Sunday, July 22, 2007

Bialystok, July 20-21

We were in Bialystok at an official FCI trial this weekend. There were some highs and some lows, but we were running very smoothly and the only times anything happened was when I messed up.

BAD: calling her too early when she's in the tunnel, not turning her quick enough after she comes barelling out of a tunnel, me being nervious about weave entrances and thus Uma not getting them (on Sunday I relaxed and she got ALL her weave entrances). And more bad timing on my part....

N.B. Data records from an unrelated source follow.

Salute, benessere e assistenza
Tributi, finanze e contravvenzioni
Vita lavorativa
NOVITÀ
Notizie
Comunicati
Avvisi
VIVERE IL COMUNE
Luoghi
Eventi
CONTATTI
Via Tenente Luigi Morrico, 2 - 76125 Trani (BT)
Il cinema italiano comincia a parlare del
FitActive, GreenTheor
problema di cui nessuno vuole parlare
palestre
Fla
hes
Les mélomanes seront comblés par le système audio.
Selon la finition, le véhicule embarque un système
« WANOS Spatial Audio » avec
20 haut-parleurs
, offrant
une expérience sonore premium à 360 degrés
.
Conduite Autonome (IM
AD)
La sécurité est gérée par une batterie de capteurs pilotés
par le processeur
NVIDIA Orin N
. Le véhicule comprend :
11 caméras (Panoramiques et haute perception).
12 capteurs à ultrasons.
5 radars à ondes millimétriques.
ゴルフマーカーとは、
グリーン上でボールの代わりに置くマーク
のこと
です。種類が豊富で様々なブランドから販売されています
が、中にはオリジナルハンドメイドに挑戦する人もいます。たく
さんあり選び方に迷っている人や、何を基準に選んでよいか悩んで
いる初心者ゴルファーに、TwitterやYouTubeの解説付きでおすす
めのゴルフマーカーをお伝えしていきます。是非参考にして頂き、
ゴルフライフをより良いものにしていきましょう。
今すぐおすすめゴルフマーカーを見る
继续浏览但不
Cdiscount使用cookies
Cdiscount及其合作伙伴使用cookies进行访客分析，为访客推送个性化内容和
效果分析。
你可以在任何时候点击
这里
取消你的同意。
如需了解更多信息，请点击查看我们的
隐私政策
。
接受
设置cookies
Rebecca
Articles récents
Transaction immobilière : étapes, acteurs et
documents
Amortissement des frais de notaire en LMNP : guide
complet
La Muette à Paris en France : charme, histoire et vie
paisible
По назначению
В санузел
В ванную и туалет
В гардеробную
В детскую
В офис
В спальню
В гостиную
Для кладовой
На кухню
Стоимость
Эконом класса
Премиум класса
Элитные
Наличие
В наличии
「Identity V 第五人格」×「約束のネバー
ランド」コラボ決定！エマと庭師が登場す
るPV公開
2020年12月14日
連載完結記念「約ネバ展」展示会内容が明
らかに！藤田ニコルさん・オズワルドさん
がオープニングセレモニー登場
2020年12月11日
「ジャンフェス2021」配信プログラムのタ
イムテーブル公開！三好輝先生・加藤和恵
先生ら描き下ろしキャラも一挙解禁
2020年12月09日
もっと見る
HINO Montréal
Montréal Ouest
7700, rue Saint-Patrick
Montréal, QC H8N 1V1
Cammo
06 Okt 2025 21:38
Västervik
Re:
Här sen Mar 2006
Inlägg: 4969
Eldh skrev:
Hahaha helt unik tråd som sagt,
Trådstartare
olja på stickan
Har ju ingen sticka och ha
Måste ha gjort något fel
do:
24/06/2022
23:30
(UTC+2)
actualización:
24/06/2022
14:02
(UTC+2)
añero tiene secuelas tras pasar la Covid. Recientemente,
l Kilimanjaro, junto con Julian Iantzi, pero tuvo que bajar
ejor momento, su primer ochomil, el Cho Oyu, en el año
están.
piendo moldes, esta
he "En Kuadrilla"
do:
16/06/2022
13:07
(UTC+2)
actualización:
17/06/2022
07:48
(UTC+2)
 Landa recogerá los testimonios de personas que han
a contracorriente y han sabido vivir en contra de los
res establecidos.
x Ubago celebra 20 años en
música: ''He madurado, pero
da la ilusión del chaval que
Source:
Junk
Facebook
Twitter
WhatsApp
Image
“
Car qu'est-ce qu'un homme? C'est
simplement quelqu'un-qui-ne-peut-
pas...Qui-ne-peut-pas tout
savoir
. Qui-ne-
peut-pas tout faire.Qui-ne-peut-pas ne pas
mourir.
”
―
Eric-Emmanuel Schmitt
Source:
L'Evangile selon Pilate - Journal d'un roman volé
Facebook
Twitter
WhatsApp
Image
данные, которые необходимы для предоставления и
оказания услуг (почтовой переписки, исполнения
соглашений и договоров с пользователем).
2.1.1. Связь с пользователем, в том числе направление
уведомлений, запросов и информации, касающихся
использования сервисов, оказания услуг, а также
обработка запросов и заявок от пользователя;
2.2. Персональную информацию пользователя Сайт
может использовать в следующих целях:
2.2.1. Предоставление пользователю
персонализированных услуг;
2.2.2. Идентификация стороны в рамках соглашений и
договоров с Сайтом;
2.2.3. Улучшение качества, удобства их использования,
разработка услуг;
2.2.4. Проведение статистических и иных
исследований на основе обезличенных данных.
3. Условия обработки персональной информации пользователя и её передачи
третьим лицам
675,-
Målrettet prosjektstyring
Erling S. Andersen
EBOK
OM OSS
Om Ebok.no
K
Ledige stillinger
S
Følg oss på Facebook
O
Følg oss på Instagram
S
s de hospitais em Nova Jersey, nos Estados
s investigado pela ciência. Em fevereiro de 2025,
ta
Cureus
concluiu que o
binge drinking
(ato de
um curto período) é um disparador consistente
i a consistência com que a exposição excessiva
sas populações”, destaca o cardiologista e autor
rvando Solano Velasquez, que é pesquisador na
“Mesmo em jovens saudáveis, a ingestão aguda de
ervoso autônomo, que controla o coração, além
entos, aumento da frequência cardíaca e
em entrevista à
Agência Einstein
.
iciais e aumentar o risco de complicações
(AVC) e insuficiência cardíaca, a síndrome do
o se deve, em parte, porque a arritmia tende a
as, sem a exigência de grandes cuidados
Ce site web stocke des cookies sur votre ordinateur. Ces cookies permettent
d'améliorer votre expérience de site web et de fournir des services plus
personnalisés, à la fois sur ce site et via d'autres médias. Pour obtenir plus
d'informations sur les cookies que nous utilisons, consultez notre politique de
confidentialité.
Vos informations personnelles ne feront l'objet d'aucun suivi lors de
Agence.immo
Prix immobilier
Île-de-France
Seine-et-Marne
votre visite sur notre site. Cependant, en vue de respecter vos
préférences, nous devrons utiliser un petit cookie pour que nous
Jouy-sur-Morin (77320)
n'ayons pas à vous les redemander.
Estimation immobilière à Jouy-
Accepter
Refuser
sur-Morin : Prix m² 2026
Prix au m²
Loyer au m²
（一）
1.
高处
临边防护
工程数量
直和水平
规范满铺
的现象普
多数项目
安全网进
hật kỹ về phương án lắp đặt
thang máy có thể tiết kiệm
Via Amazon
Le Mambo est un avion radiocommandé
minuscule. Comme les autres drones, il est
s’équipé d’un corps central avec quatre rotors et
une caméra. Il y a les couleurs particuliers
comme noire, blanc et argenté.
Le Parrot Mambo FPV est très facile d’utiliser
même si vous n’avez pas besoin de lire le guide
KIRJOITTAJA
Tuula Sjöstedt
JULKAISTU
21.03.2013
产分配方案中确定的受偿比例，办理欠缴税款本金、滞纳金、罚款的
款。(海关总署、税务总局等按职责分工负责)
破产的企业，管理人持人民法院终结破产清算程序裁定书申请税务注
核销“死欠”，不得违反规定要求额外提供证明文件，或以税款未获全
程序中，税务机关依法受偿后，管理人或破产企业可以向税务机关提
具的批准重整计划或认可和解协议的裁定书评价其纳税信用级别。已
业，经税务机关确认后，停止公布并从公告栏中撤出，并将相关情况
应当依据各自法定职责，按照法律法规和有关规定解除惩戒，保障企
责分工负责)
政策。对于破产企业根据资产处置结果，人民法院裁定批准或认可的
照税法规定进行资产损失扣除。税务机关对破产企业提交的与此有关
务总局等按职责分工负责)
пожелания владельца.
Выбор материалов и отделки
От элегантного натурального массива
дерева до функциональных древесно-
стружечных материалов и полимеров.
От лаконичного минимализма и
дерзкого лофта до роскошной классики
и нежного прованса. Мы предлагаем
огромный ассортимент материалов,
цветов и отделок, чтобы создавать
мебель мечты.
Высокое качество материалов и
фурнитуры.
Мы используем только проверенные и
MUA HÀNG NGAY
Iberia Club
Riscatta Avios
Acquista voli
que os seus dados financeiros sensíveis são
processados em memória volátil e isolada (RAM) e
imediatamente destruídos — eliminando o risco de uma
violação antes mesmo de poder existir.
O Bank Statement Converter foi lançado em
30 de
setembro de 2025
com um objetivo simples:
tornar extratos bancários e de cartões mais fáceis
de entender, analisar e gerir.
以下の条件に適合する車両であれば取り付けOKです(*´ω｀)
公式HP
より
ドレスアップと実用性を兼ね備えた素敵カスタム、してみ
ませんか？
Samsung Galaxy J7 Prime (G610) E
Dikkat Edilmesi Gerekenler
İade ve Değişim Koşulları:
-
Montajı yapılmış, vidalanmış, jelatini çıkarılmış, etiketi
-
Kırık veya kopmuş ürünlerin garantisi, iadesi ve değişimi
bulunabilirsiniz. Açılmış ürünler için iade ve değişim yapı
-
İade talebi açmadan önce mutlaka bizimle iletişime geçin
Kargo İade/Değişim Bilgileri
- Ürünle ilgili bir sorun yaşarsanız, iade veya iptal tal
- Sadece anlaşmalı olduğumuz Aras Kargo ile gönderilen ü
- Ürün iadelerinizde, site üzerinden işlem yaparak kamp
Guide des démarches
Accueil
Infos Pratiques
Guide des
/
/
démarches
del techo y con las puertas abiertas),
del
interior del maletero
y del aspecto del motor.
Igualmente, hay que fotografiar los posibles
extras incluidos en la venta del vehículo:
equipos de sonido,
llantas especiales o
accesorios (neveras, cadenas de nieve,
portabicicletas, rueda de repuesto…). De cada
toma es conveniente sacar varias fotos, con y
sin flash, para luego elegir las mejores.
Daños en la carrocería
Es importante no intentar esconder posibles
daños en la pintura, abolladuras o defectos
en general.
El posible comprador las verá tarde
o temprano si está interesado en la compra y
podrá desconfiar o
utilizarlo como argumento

GOOD: The dog :-) Uma holding her contacts (I'm tempted to start quick releases with her, but I don't think I'm there yet), fast weaves, awesome jump work, just 1 knocked bar all weekend long (my fault). Practically all of our runs were very nice and fluent, usually with one stupid handler mistake per run. Two were awesome - a qualifying Standard run on Sunday in A1 (this means she has 1 leg and needs 2 more to move up) and an awesome clean Open Standard run on Sunday (with a third place).

Saturday was a "bad handler day" for Uma and I really messed her up quite a few times. I pulled her out of the chute by calling too early (there was a tricky sequence following, I didn't want her to take the dummy jump, but it was obviously too early) and I put her over the wrong jump after exiting the tunnel.

I did the very same thing on Sunday which cost me an off course and a very nice trophy. Here's the course where this happened:



Here I off-coursed her after the number 18 tunnel onto the number 3 jump instead of doing the broad jump. I didn't turn her tight enough after the tunnel and it didn't help that I was on the right side of the broad jump. She jumped the jump when my back was turned to the tunnel. I did the same thing in Saturday's Open Jumpers class, which means this is something I need to work one. Both of these runs would have been awesome if it wasn't for that off course after the tunnel.

This is a course we ran clean and in 41.90 seconds. The best time was 38 seconds by a very fast Lithuanian border collie. However, I was holding Uma's contacts for at least half a second on each. I'm sure there's no way she would have been as fast as that dog, but I could technically shave at least 1.5 second off her time by quick relasing. But.... I'm not sure I'm ready for that yet. Anyway, here's the course:




In general I'm very pleased with her and of course disappointed in my handling skills or lack thereof. But next weekend we're going to a seminar with Lesley Olden (of Crufts fame) and I'm looking forward to that.